October 22, 2009

Hyperlocal News Buzz: Newsday Follows PG+'s Lead

Long Island (lohng-eye-land) newspaper Newsday will move their website to a $5/week subscription-based model on Wednesday. Most of their content will go behind the wall, with some minor content (home page, school closings, weather) available to all.

If you subscribe to the dead-trees Newsday, or get your cable service from local ISP Cablevision, you're in for free. The cable company crossover is an interesting crossover that gives them 2.5 million "subscribers" from Day One — although they're all passive, no-marginal-charge accounts that are likely to artificially inflate the numbers like a Vietnam body-bag count (now in XML format!)

What's most interesting to me is that they're flogging the hyperlocal news buzztheme:
"We are excited about this model because in addition to a unique ability to immediately reach about 75 percent of Long Island households, we believe the hyper-local approach is right for Long Island," said Debby Krenek, Newsday managing editor and senior vice president/digital.


The Washington Post just shut down their hyperlocal news experiment in Loudoun County, Va.
“We found that our experiment with LoudounExtra.com as a separate site was not a sustainable model,” said Kris Coratti, a spokeswoman for the Washington Post Company. “Updating the large amount of special features and technologies” on the site, which was run by Post staff members, proved unsustainable...


To a certain extent, hyperlocal news is the news industry's dot-com bubble: the industry is failing and both legacy powers and new entrants are throwing money into a possible web front with no indication of probability.

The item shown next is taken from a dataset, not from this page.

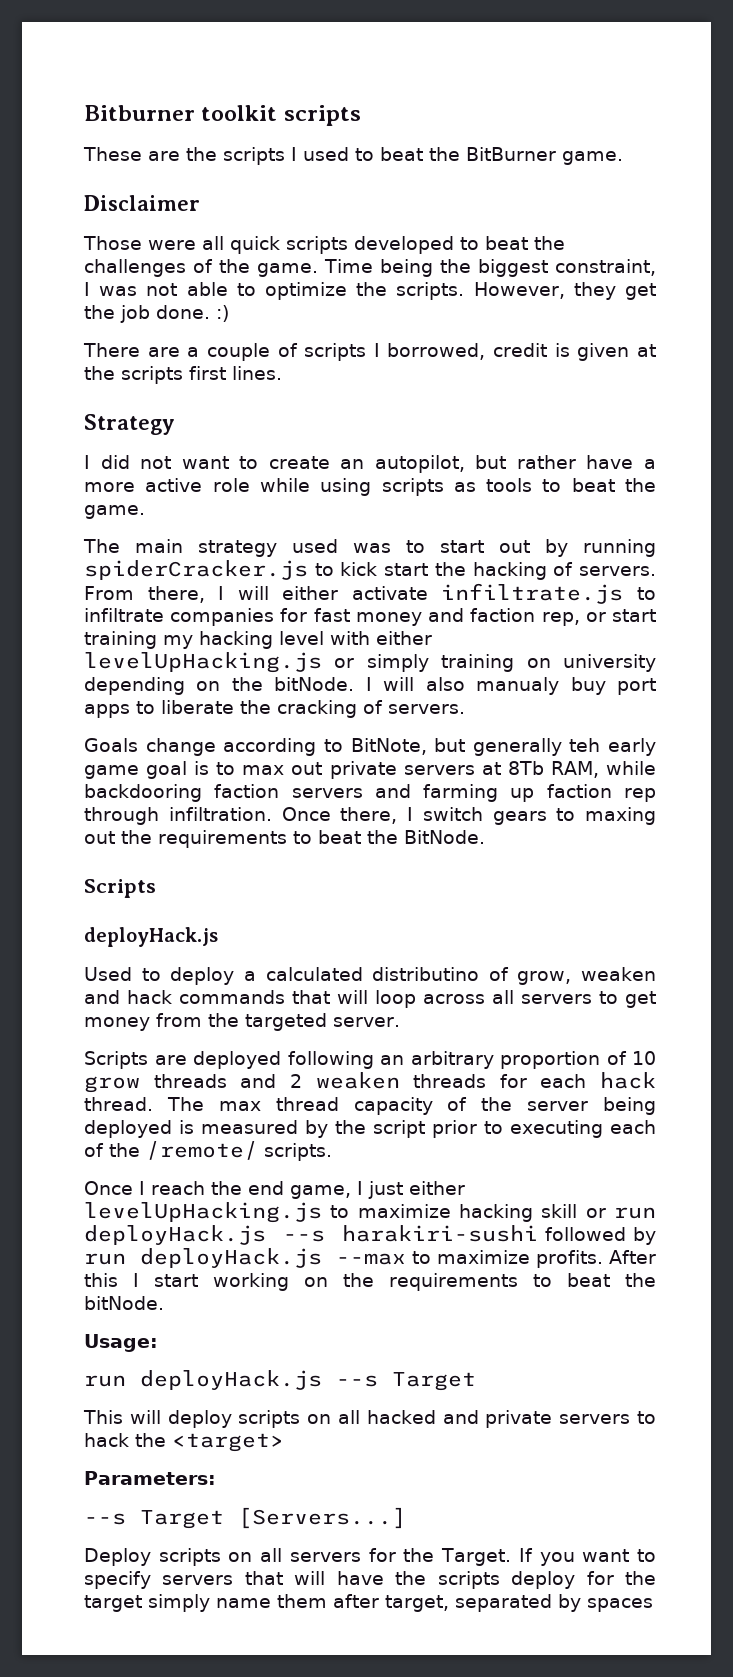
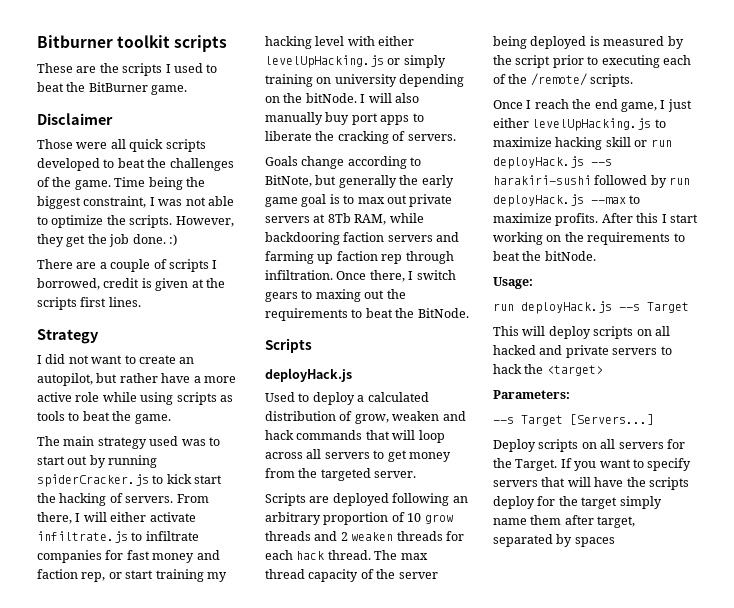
[476,677,560,695] manualy -> [265,112,323,125] manually
[569,738,601,752] teh -> [399,175,419,185] the
[372,967,480,981] distributino -> [265,411,336,421] distribution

If the bubble collapses in a progression of mergers, the last man standing may have enough eyeballs to either save a local paper, or drive the local paper out of business.


The nascent hyperlocal news bubble will give legacy players something to do while they're burning through their cash reserves, it'll keep the outsourced web shops busy, it'll give the new journalism grads a casual dress sort-of-job while they're working on their screenplays, and in the end the hyperlocal news fad will probably be another nail in the coffin for newspapers.

Features that would be truly game changing would be Google Earth mashups with local crime and accident reports and real estate - in other words, co-opt the CraigsList ads and the OpenGov movement - but that's already a crowded webspace without an established path to profitability. It's going to be very hard for a local newspaper to cost-justify building their own geo-news service, so the national startups may have a foothold: the legacy papers have the local touch, and the national players have the applications.

My PG Plus Wishlist

Here's what I'd like the Post Gazette Plus to do for me - help me to visualize the hyperlocal news within Pittsburgh's somewhat unique geographic context. Pittsburgh is a hodgepodge of overlapping backwater municipalities, and although I've been consuming local news since I moved here in 1985 I still end up wondering "where is that, exactly" when I see a news story about Lincoln-Lemington or Blawnox. I'd love to see box-in-a-box imagery that shows me, on maps, where these stories are happening. Stratification by niche neighborhoods isn't exclusive to Pittsburgh - I think about Dumbo, for instance, in Brooklyn - but it is an established attribute of Pittsburgh that the web channel could exploit.